▶ Exercise: An exact transcript of every entry is required, without any of the pictures.

** Data records follows **

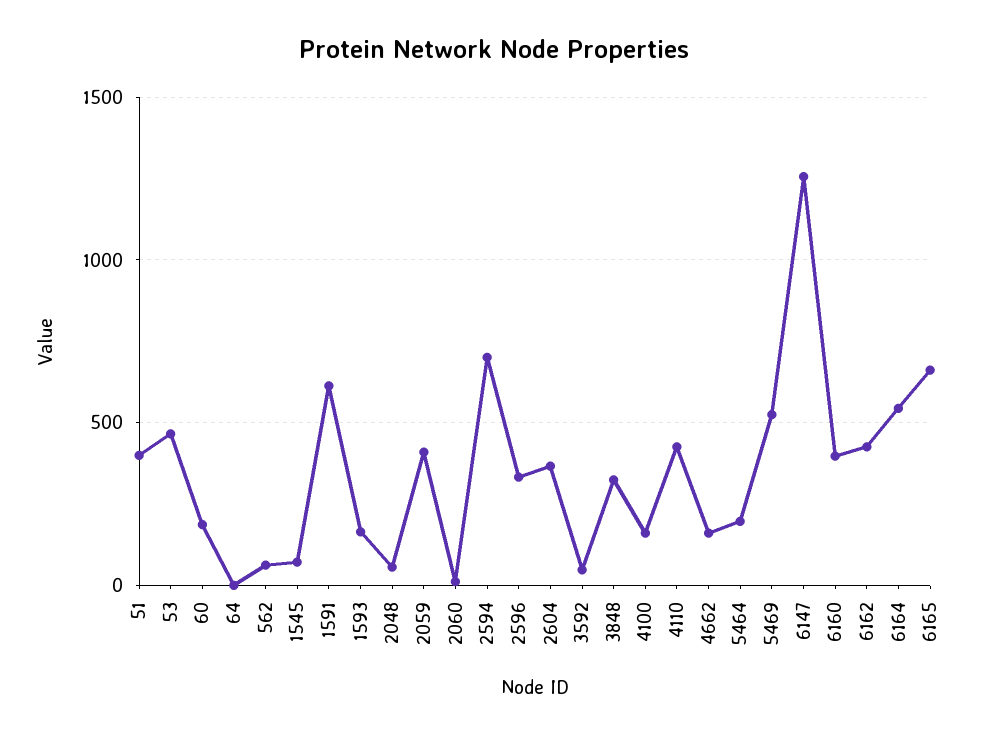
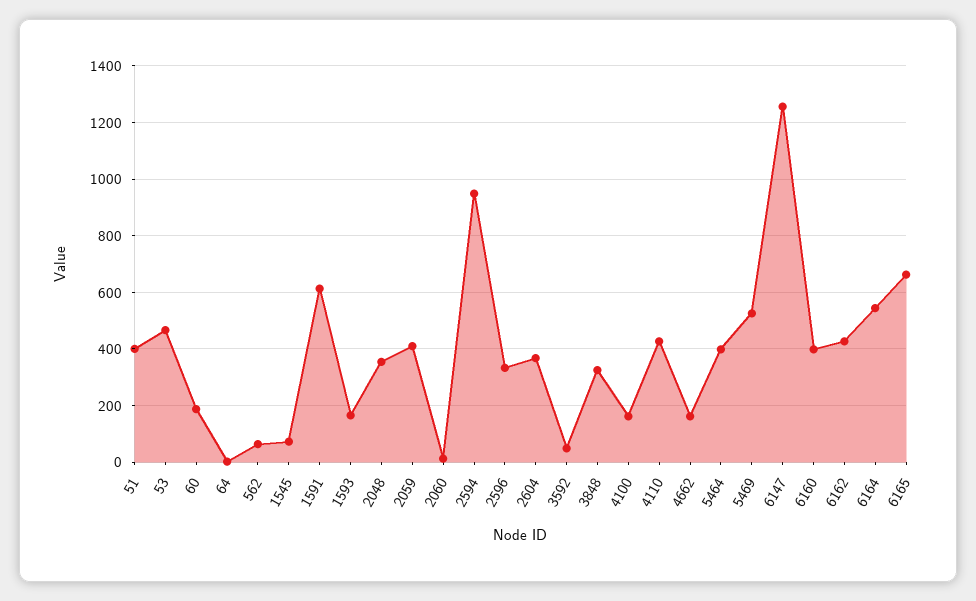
  {
    "51": 400,
    "53": 475,
    "60": 175,
    "64": 0,
    "562": 75,
    "1545": 75,
    "1591": 625,
    "1593": 175,
-   "2048": 50,
+   "2048": 350,
    "2059": 400,
    "2060": 0,
-   "2594": 700,
+   "2594": 950,
    "2596": 325,
    "2604": 375,
    "3592": 50,
    "3848": 325,
    "4100": 150,
    "4110": 425,
    "4662": 150,
-   "5464": 200,
+   "5464": 400,
    "5469": 525,
    "6147": 1250,
    "6160": 400,
    "6162": 425,
    "6164": 550,
    "6165": 650
  }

** End of Data records **

▶ Output of the task:
  {
    "51": 400,
    "53": 475,
    "60": 175,
    "64": 0,
    "562": 75,
    "1545": 75,
    "1591": 625,
    "1593": 175,
-   "2048": 50,
+   "2048": 350,
    "2059": 400,
    "2060": 0,
-   "2594": 700,
+   "2594": 950,
    "2596": 325,
    "2604": 375,
    "3592": 50,
    "3848": 325,
    "4100": 150,
    "4110": 425,
    "4662": 150,
-   "5464": 200,
+   "5464": 400,
    "5469": 525,
    "6147": 1250,
    "6160": 400,
    "6162": 425,
    "6164": 550,
    "6165": 650
  }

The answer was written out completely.